Top of ENTRIES SHOWN

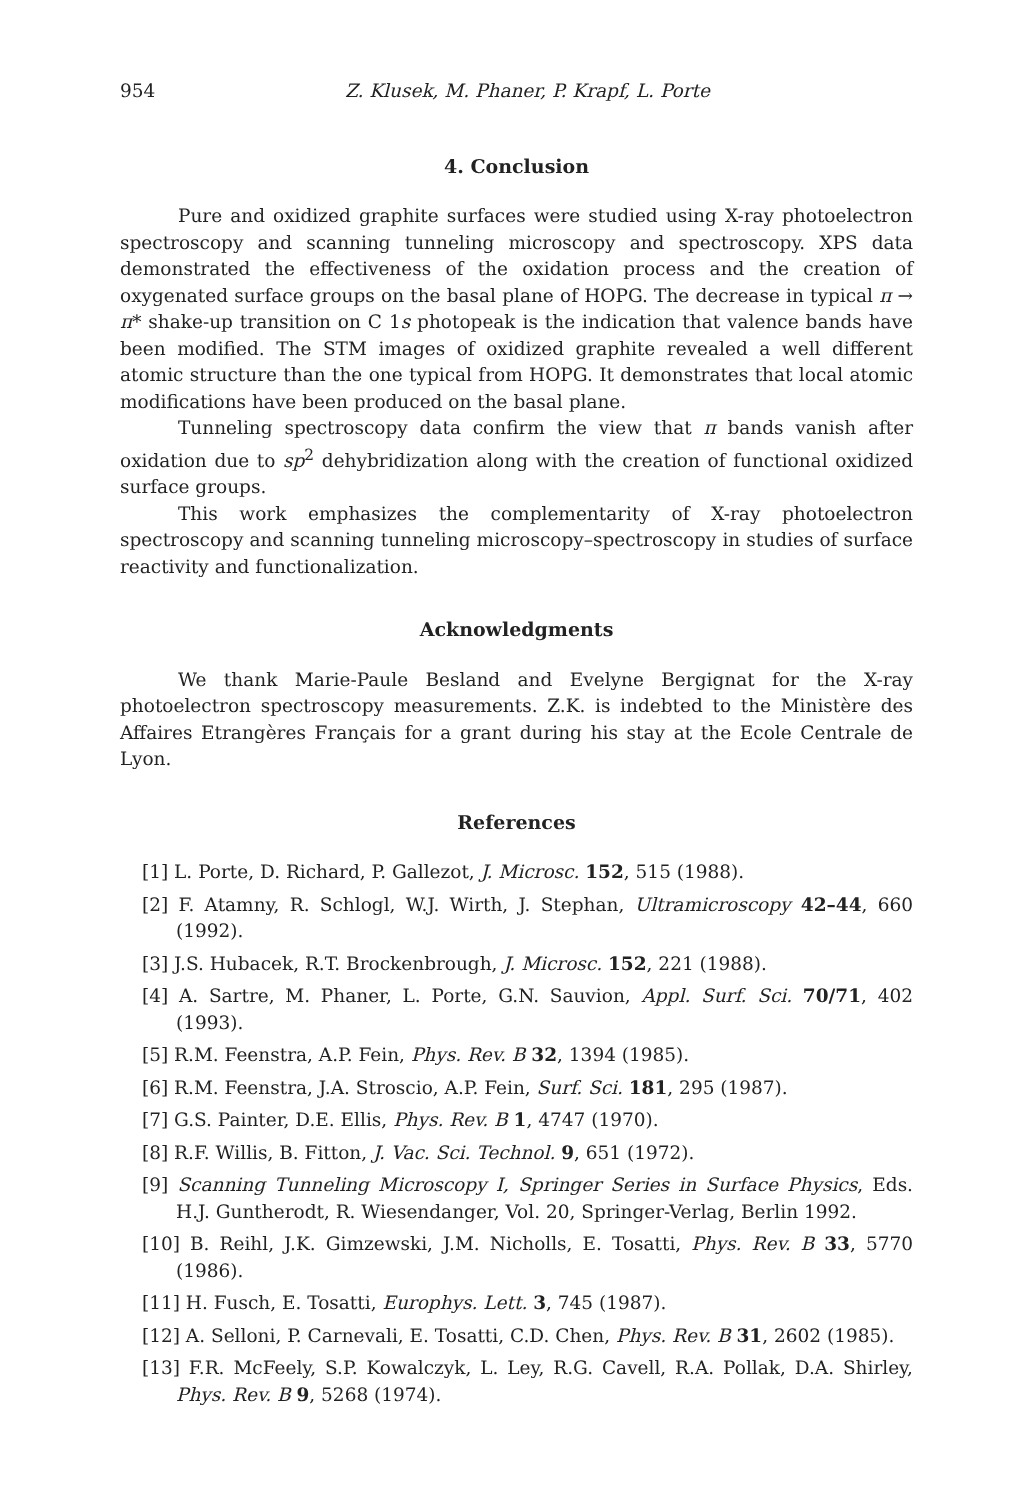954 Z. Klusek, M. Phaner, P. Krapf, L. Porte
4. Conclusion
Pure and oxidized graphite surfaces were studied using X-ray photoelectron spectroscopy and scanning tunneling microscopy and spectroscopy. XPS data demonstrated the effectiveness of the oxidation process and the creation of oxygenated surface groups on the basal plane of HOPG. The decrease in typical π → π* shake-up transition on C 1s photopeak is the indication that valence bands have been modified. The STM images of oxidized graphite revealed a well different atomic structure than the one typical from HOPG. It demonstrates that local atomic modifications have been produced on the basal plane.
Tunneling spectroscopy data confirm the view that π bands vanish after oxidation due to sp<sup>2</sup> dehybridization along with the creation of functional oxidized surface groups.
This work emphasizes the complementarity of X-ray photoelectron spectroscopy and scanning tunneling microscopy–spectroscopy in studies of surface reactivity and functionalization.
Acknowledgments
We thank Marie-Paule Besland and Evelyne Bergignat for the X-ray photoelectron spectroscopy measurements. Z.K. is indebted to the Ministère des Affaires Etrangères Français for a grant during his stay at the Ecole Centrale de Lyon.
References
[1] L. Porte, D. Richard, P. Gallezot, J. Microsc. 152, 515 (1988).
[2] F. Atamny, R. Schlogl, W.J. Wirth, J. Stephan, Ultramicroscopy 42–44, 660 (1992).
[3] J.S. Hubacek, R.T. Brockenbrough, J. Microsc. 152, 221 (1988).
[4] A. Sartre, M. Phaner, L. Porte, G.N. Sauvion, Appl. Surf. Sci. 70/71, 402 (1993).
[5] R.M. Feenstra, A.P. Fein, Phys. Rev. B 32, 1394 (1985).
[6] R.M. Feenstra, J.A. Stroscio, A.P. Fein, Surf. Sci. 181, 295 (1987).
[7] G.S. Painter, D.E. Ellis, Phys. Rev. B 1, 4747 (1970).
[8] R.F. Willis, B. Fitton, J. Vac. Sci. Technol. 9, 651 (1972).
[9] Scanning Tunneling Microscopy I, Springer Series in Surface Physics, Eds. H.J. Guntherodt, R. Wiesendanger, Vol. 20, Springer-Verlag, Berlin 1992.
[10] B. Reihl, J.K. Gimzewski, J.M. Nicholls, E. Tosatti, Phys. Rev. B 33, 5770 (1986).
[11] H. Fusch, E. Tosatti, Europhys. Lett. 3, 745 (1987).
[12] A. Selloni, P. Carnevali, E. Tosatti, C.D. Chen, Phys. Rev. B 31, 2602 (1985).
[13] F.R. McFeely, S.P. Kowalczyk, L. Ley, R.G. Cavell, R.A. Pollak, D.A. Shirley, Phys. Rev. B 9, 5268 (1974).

Bottom of ENTRIES SHOWN

### DIRECTIONS:
Show every line from the entries that includes the word "data".

### RESPONSE:
Pure and oxidized graphite surfaces were studied using X-ray photoelectron spectroscopy and scanning tunneling microscopy and spectroscopy. XPS data demonstrated the effectiveness of the oxidation process and the creation of oxygenated surface groups on the basal plane of HOPG. The decrease in typical π → π* shake-up transition on C 1s photopeak is the indication that valence bands have been modified. The STM images of oxidized graphite revealed a well different atomic structure than the one typical from HOPG. It demonstrates that local atomic modifications have been produced on the basal plane.
Tunneling spectroscopy data confirm the view that π bands vanish after oxidation due to sp<sup>2</sup> dehybridization along with the creation of functional oxidized surface groups.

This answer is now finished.